Starmann-Harrison said communication and relationship-building are an essential part of the process. HSHS solicits input from leadership, staff and patients of hospitals being acquired, as well as from clergy of all denominations and residents in the impacted communities. She said clergy have been supportive of having a faith-based hospital. Once a deal enters the final stages, HSHS involves stakeholders in the choice of a Catholic name for their hospital that resonates with the community.
Catholic connections
The panelists agreed that building and maintaining positive relationships with Catholic Church leaders is essential. Starmann-Harrison said that in the earliest stages of a potential merger or acquisition, HSHS reaches out to bishops to brief them. She noted that bishops have been very welcoming of HSHS acquisitions, which have added Catholic health care to their dioceses.
Lofton said systems can't just wait until a deal needs church approval to contact bishops — hospital leaders should be nurturing relationships with their local ordinaries on an ongoing basis, and the parent system should keep bishops in communities impacted by a merger apprised from the onset of merger talks. Dean said, "The importance of the relationship with bishops cannot be overstated."
Dean said Catholic health care is "one of the greatest works of the church, and we need to be in alignment" with church leadership.

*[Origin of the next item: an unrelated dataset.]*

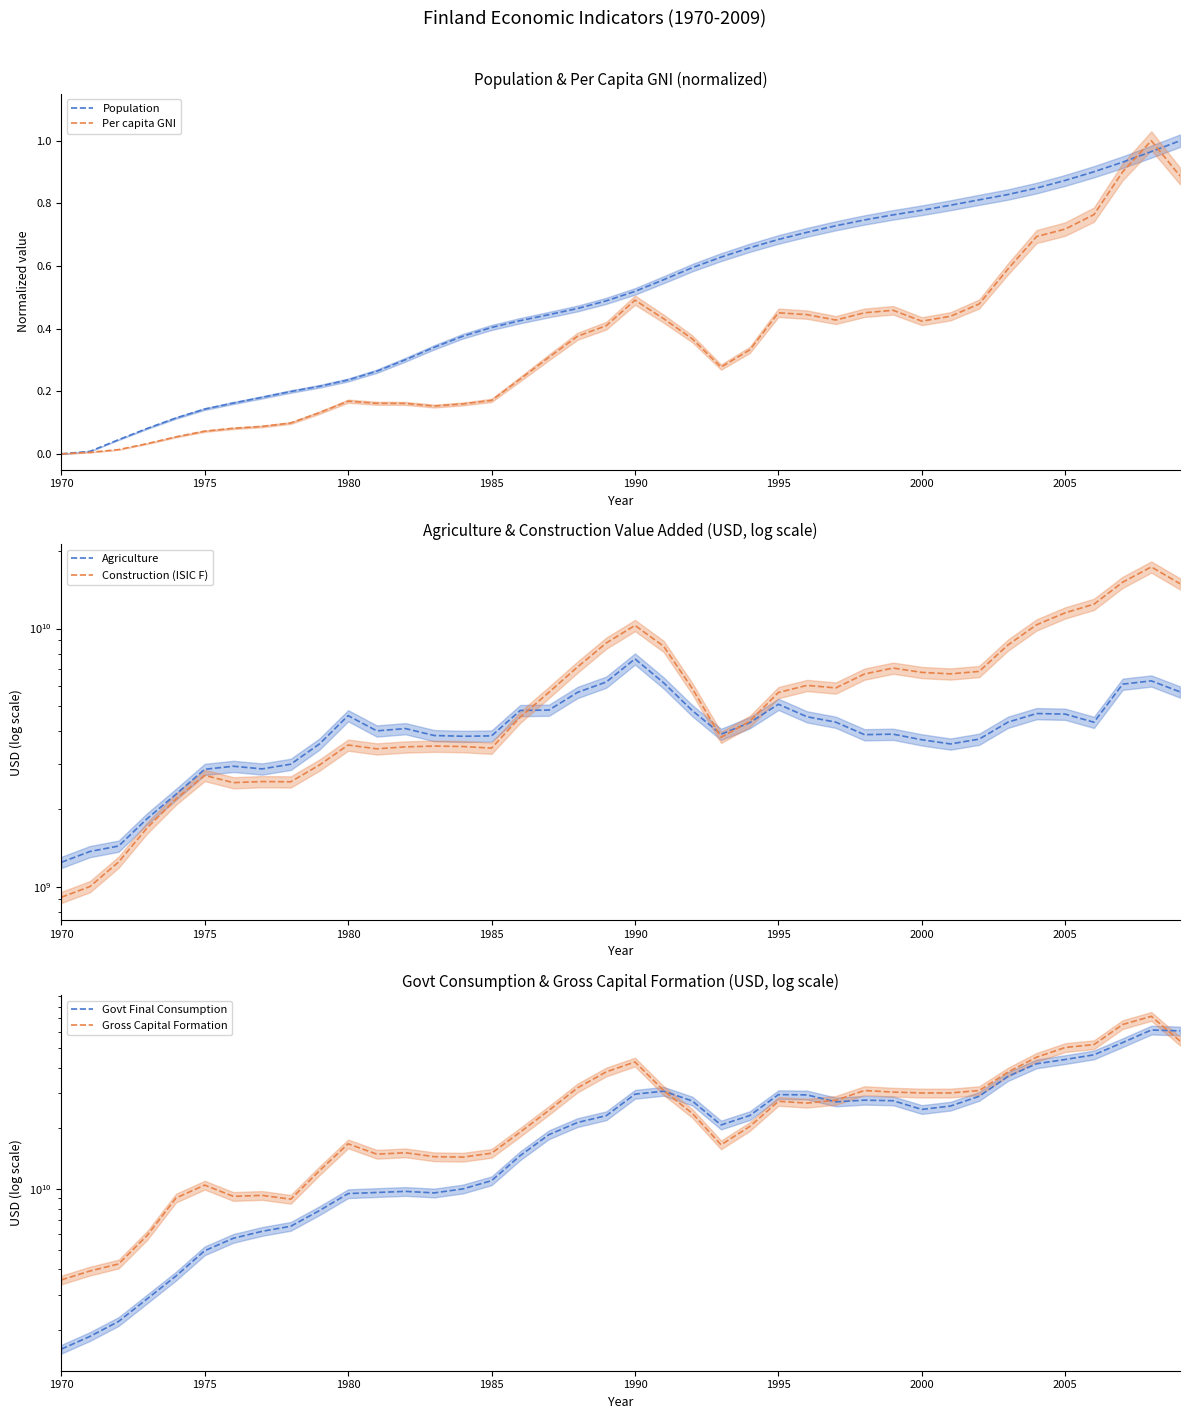

The Per capita GNI series shows 0.1 at 1980. True or false?

False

He said it is up to ministry leaders to be in dialogue with church leaders, helping them to understand the complexities of Catholic health care delivery in the context of the broader health care system.
Lofton noted that CommonSpirit now has a presence in about 45 dioceses. It maintains close connections with those dioceses as well as with the leadership of the Archdioceses of Chicago, Denver and San Francisco. This includes relationships with Archbishop Samuel J. Aquila of the Archdiocese of Denver, home to CHI; Archbishop Salvatore J. Cordileone of San Francisco, home to Dignity Health; and Cardinal Blase Joseph Cupich of the Archdiocese of Chicago.
Lofton said Archbishop Aquila invited bishops in CHI communities to talk about the merger. Dean said that similarly Archbishop Cordileone took the lead in assembling for dialogue about 21 bishops in Dignity communities impacted by the merger, as well as Dignity governance and leadership members and congregations of women religious with ties to Dignity. Lofton noted that the CommonSpirit merger was not impactful from a sponsorship perspective for CHI facilities, because their sponsorship structure was unchanged. Dignity's Catholic facilities, by comparison, went through a transition, coming under the sponsorship of CHI's public juridic person, Catholic Health Care Federation.
People skills
Dean said tending to cultural fit between merger partners must be an intentional process that involves employees at all levels of the organization. CommonSpirit has been soliciting associates' input on what to preserve and what to change from the two systems. They are spreading best programs — such as Dignity's Hello Humankindness campaign and CHI's anti-violence work — throughout the merged system. And they also are creating new programming that will be unique to CommonSpirit.
Lofton said the employees of CommonSpirit "are galvanized" around the new system's work "because they want to be part of our faith-based work, and they support our focus on care of the poor and vulnerable."